* [What is expected]:
Of all the lines in the entries below, give again exactly those starting at the line containing "Dhawan, S. (2020)." and ending at the line containing "Amabile, T. M., Collins, M.", both ends included, and no others.

* [Material for this exercise]:
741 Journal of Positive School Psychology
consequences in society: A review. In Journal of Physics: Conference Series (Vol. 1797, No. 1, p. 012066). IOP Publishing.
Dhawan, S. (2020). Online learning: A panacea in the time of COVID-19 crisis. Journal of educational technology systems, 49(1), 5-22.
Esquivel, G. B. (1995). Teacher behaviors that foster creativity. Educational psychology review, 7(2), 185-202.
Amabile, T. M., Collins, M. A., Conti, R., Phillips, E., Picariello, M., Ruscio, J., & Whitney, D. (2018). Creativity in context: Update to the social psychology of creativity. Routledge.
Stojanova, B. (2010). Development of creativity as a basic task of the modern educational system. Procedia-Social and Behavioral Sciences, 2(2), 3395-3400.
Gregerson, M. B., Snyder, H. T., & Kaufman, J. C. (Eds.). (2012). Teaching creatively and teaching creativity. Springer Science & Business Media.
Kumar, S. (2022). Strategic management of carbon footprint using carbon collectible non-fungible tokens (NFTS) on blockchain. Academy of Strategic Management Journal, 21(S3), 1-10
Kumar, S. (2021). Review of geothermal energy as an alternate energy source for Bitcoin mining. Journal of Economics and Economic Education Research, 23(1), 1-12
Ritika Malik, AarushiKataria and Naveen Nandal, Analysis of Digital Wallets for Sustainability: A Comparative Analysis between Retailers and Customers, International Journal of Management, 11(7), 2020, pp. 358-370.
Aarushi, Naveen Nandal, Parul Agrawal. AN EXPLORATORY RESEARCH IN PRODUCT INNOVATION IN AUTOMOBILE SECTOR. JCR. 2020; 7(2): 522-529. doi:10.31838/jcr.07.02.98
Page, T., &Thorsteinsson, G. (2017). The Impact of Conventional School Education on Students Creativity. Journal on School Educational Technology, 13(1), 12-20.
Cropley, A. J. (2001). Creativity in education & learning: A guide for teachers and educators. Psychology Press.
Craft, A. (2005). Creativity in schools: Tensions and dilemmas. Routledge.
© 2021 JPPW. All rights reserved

* [Answer area]:
Dhawan, S. (2020). Online learning: A panacea in the time of COVID-19 crisis. Journal of educational technology systems, 49(1), 5-22.
Esquivel, G. B. (1995). Teacher behaviors that foster creativity. Educational psychology review, 7(2), 185-202.
Amabile, T. M., Collins, M. A., Conti, R., Phillips, E., Picariello, M., Ruscio, J., & Whitney, D. (2018). Creativity in context: Update to the social psychology of creativity. Routledge.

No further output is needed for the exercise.